I have some ideas, but what would be the most efficient method to perform this measurement?
I have a cheap multimeter, is this adequate? If you have the time and patience, what are the basic steps required to do this with some accuracy?
Even a cheap multimeter can be adequate as long as it can measure AC voltage with any reasonable accuracy. It does not need to show accurate absolute levels, since it will only be used for the purpose of testing if two voltages are equal.
You will also need a splitter to be able to measure the output voltage of the amplifier while it is driving the headphones. This is not required if you know for sure that the output impedance of both amplifiers is at least 100 times lower than the lowest impedance of the headphones, but if you are not using >= 250 ohms headphones, that is quite often not the case. The splitter can be made DIY, or bought for a few dollars. It is easiest to use a 1xfemale to 2xmale TRS Y-splitter, but those can be somewhat difficult to find (note that many similar looking splitters are sold for use with headsets, to be able connect them to a separate microphone input and headphone output, but those are not suitable for this application). Alternatively, one could use a combination of a much more common 1xmale to 2xfemale TRS Y-splitter (1/8" and 1/4" versions can both be found easily), and a simple male TRS to male TRS or male TRS to 2xmale RCA cable. For unloaded measurements, having only the latter would be enough.
Make sure that there are no contact problems, and that the cables and connectors used do not have unusually high resistance (like some particularly poor quality ones do).
For generating a test tone, you can use freely available software like SineGen or Audacity.
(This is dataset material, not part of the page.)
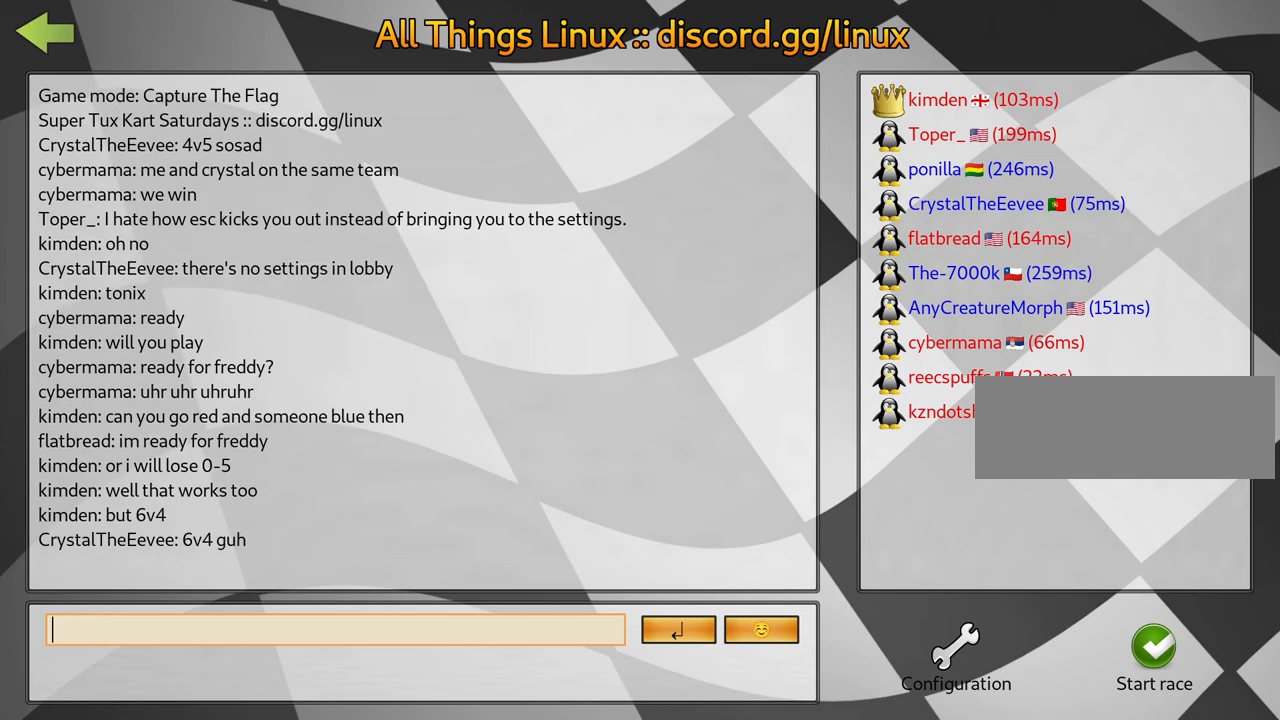
{"keys": [], "events": [[100, "fire", "up"], [200, "fire", "down"], [283, "fire", "up"], [383, "fire", "down"], [483, "fire", "up"]]}
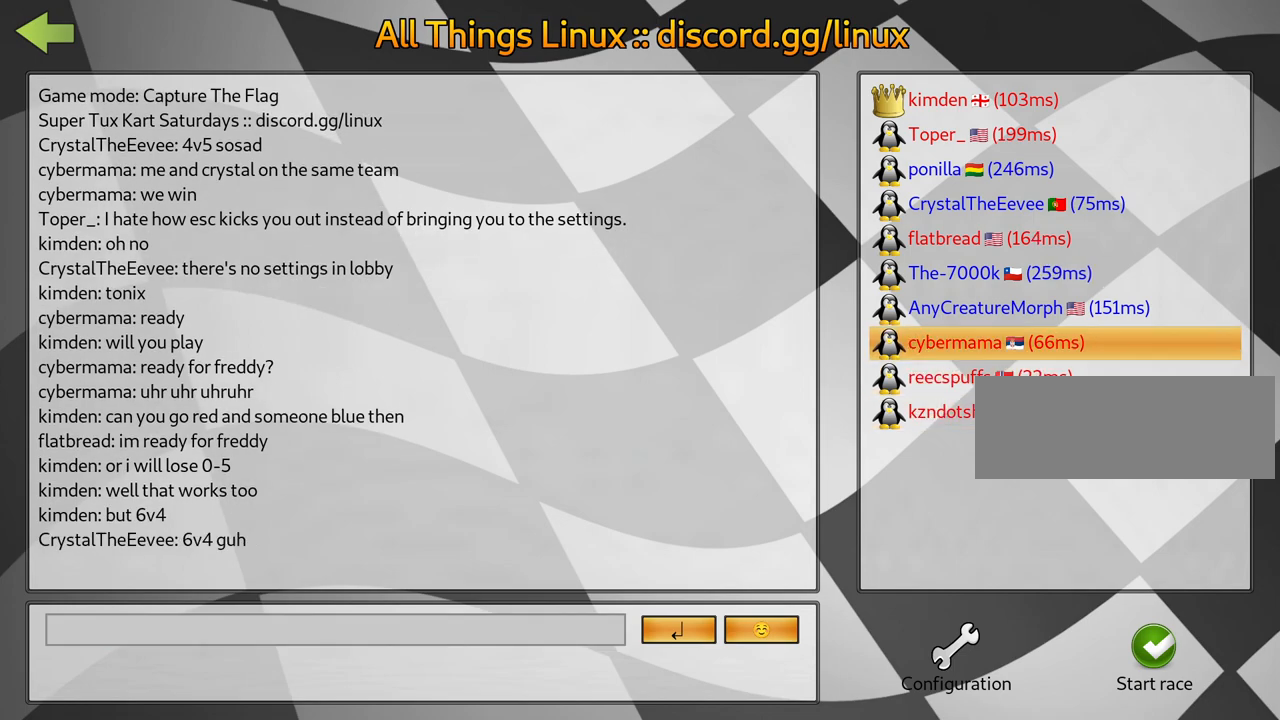
{"keys": [], "events": [[67, "fire", "down"], [133, "fire", "up"], [233, "fire", "down"], [283, "fire", "up"], [367, "fire", "down"], [433, "fire", "up"]]}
Some multimeters (especially cheap true RMS capable ones) have problems measuring AC voltage and current at much higher than 50-60 Hz. This can be tested by measuring the unloaded output voltage at different frequencies. But if there is no extreme drop in the measured signal level at 1 kHz compared to 60 Hz (even a decrease by a factor of 2 can be OK, as knowing the exact absolute level is not important), then 1 kHz may still be recommended, because full size dynamic headphones tend to have less reactance at 1-2 kHz than in the bass range, so there is less chance of inaccurate matching due to output impedance effects, and the low kHz range also better represents the perceived loudness.
There are some potential problems that can make accurate matching within an error of 0.1 dB or 1% voltage difference difficult. Especially with digital or digitally controlled volume controls, the resolution might simply not be enough to achieve that accuracy. Digital volume controls can often be adjusted in steps of 1 or at best 0.5 dB. In the case of analog volume controls, depending on the quality of the potentiometer, its taper function, and the position it is used at, it can be difficult to make sufficiently fine adjustments. Additionally, channel balance is often an issue especially with potentiometers. If at least one of the amplifiers has a balance control, it could be used to match the channel balance as well, but unfortunately analog balance controls are uncommon on headphone amplifiers. If the mismatch is relatively small but not insignificant, then it is recommended to match the overall level of the two channels, which is the sum of the squared voltages (= power), but in practice a simple average is good enough as the difference is well below 0.1 dB at 1 dB channel imbalance.
If the accuracy of matching the levels and channel balance cannot be made good enough, the input levels to one of the amplifiers (i.e. the presumably worse one for those worried about any quality loss) may need to be controlled externally, either with a pre-amplifier or simple passive attenuator, or using a multi-channel DAC/sound card with software upmixing and controlling the levels on one pair of channels.